ABSTRACTProtein glycosylation systems are widely recognized in bacteria, including members of the genus Neisseria. In most bacterial species, the molecular mechanisms and evolutionary contexts underpinning target protein selection and the glycan repertoire remain poorly understood. Broad-spectrum O-linked protein glycosylation occurs in all human-associated species groups within the genus Neisseria, but knowledge of their individual glycoprotein repertoires is limited. Interestingly, PilE, the pilin subunit of the type IV pilus (Tfp) colonization factor, is glycosylated in Neisseria gonorrhoeae and Neisseria meningitidis but not in the deeply branching species N. elongata subsp. glycolytica.

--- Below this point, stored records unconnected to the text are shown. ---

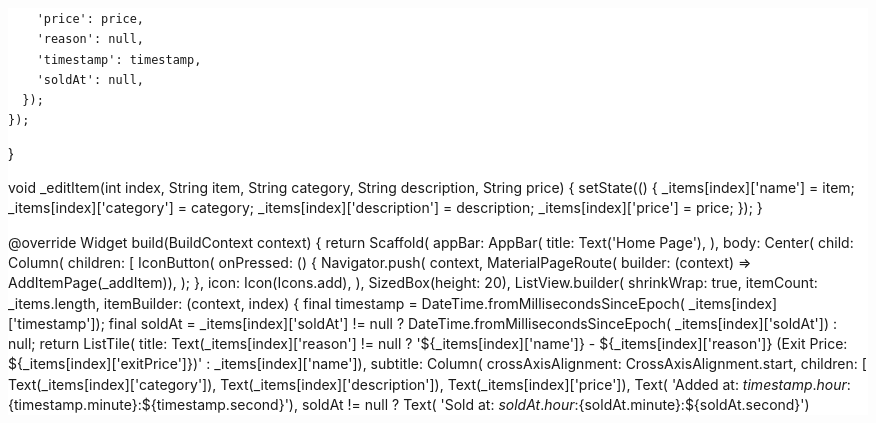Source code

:         'price': price,
        'reason': null,
        'timestamp': timestamp,
        'soldAt': null,
      });
    });
  }

  void _editItem(int index, String item, String category, String description,
      String price) {
    setState(() {
      _items[index]['name'] = item;
      _items[index]['category'] = category;
      _items[index]['description'] = description;
      _items[index]['price'] = price;
    });
  }

  @override
  Widget build(BuildContext context) {
    return Scaffold(
      appBar: AppBar(
        title: Text('Home Page'),
      ),
      body: Center(
        child: Column(
          children: [
            IconButton(
              onPressed: () {
                Navigator.push(
                  context,
                  MaterialPageRoute(
                      builder: (context) => AddItemPage(_addItem)),
                );
              },
              icon: Icon(Icons.add),
            ),
            SizedBox(height: 20),
            ListView.builder(
              shrinkWrap: true,
              itemCount: _items.length,
              itemBuilder: (context, index) {
                final timestamp = DateTime.fromMillisecondsSinceEpoch(
                    _items[index]['timestamp']);
                final soldAt = _items[index]['soldAt'] != null
                    ? DateTime.fromMillisecondsSinceEpoch(
                        _items[index]['soldAt'])
                    : null;
                return ListTile(
                  title: Text(_items[index]['reason'] != null
                      ? '${_items[index]['name']} - ${_items[index]['reason']} (Exit Price: ${_items[index]['exitPrice']})'
                      : _items[index]['name']),
                  subtitle: Column(
                    crossAxisAlignment: CrossAxisAlignment.start,
                    children: [
                      Text(_items[index]['category']),
                      Text(_items[index]['description']),
                      Text(_items[index]['price']),
                      Text(
                          'Added at: ${timestamp.hour}:${timestamp.minute}:${timestamp.second}'),
                      soldAt != null
                          ? Text(
                              'Sold at: ${soldAt.hour}:${soldAt.minute}:${soldAt.second}')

To examine this in more detail, we assessed PilE glycosylation status across the genus and found that PilEs of commensal clade species are not modified by the gonococcal PglO oligosaccharyltransferase. Experiments using PglO oligosaccharyltransferases from across the genus expressed in N. gonorrhoeae showed that although all were capable of broad-spectrum protein glycosylation, those from a deep-branching group of commensals were unable to support resident PilE glycosylation. Further glycoproteomic analyses of these strains using immunoblotting and mass spectrometry revealed other proteins differentially targeted by otherwise remarkably similar oligosaccharyltransferases. Finally, we generated pglO allelic chimeras that begin to localize PglO protein domains associated with unique substrate targeting activities. These findings reveal previously unappreciated differences within the protein glycosylation systems of highly related bacterial species. We propose that the natural diversity manifest in the neisserial protein substrates and oligosaccharyltransferases has significant potential to inform the structure-function relationships operating in these and related bacterial protein glycosylation systems.